Search the listing for the word "Left" and say how many lines have it, nothing besides.

> **Data under study**
_ _ _ _ _ _ _

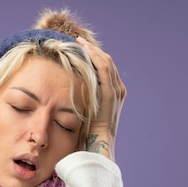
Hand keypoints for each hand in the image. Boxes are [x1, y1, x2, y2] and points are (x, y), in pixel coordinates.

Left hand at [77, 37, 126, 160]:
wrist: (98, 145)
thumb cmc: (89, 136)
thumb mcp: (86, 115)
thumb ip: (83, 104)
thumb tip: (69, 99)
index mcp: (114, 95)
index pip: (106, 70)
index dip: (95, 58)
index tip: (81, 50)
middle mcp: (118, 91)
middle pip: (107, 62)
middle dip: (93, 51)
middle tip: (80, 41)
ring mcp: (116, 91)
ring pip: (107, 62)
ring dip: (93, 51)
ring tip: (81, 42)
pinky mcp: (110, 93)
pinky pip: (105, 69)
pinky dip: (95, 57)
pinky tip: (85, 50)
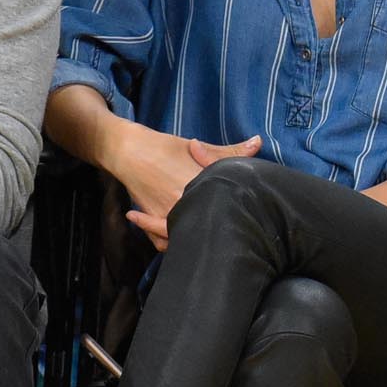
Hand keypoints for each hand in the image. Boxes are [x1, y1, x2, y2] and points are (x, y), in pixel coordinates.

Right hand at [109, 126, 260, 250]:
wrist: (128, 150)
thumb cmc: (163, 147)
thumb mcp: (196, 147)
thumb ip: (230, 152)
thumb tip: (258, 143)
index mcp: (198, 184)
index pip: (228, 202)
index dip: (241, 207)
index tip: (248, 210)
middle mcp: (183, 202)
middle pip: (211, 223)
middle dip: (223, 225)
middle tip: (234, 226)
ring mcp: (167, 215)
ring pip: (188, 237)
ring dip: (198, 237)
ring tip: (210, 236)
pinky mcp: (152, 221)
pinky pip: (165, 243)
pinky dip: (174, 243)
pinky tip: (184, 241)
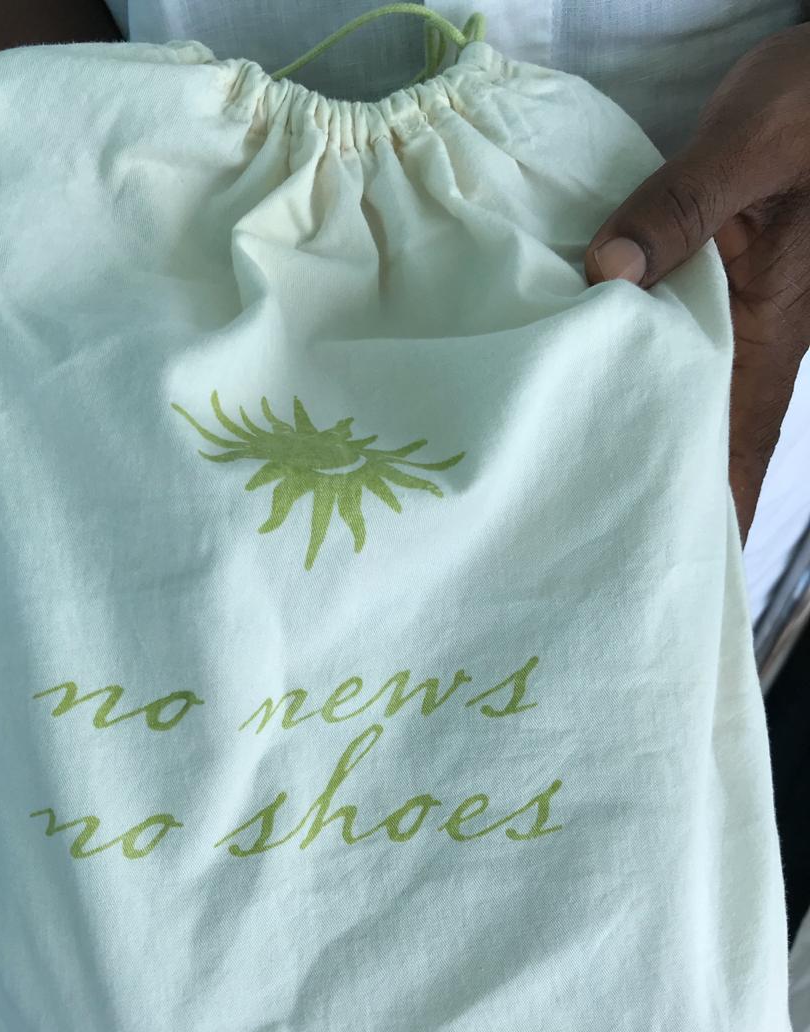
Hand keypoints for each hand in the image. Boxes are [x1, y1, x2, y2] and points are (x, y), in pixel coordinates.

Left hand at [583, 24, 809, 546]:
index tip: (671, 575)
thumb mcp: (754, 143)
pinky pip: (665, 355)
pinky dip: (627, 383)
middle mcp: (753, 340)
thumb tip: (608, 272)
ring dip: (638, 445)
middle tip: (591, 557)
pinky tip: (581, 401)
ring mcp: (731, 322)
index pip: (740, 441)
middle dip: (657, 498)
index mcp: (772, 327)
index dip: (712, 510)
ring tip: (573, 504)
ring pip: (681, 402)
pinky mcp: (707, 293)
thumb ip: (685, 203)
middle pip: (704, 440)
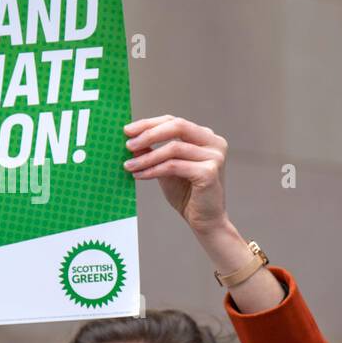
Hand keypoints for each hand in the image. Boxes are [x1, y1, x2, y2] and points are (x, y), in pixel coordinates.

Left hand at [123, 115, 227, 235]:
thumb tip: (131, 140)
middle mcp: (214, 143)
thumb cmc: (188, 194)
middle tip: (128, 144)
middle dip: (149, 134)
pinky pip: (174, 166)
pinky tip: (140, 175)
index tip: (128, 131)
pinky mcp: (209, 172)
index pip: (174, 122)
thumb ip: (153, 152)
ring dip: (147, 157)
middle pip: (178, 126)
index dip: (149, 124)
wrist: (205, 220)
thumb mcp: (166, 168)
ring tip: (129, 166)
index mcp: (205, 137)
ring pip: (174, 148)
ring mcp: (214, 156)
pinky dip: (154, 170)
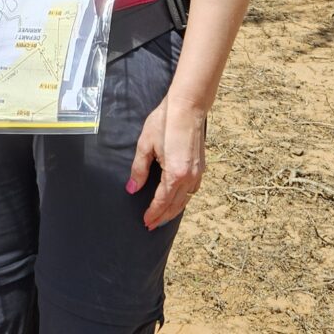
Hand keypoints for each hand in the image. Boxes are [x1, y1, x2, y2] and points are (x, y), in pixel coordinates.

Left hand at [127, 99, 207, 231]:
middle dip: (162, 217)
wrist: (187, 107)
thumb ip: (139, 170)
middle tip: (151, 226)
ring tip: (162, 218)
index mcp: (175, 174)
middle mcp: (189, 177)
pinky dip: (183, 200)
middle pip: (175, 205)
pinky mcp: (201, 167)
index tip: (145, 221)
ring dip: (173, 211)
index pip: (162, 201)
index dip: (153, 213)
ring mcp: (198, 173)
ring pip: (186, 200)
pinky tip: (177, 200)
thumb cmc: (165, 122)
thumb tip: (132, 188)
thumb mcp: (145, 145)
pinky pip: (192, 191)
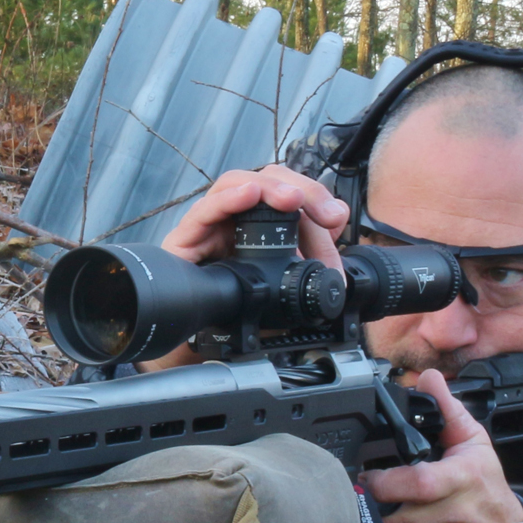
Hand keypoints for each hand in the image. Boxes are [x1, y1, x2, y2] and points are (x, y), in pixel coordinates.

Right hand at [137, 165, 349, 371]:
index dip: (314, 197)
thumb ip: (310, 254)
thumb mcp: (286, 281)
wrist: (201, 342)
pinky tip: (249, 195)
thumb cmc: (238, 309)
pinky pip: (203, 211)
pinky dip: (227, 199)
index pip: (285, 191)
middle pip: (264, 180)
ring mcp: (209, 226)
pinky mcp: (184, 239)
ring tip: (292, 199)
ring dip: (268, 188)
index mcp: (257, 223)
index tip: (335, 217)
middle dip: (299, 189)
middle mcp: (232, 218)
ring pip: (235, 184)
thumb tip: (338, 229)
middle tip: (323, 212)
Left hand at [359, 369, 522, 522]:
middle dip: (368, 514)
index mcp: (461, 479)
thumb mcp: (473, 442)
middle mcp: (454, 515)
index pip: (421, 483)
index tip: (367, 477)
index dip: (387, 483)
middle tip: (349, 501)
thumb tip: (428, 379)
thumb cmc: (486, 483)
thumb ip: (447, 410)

_ _ _ _ _ _ _

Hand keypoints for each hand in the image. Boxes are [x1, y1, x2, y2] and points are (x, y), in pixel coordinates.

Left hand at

_ _ _ _ _ _ _

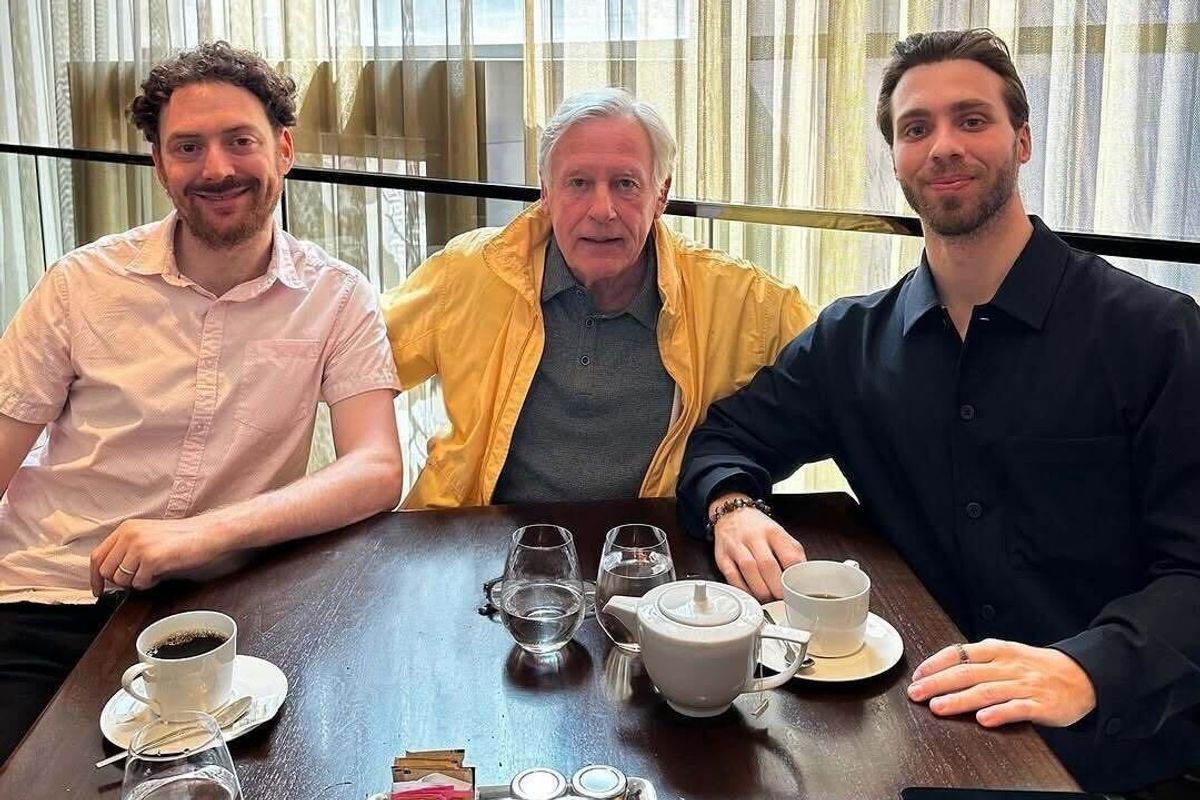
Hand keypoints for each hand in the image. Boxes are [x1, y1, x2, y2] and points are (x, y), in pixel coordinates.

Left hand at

_ _ _ _ _ _ _

> **Exercise answer**
7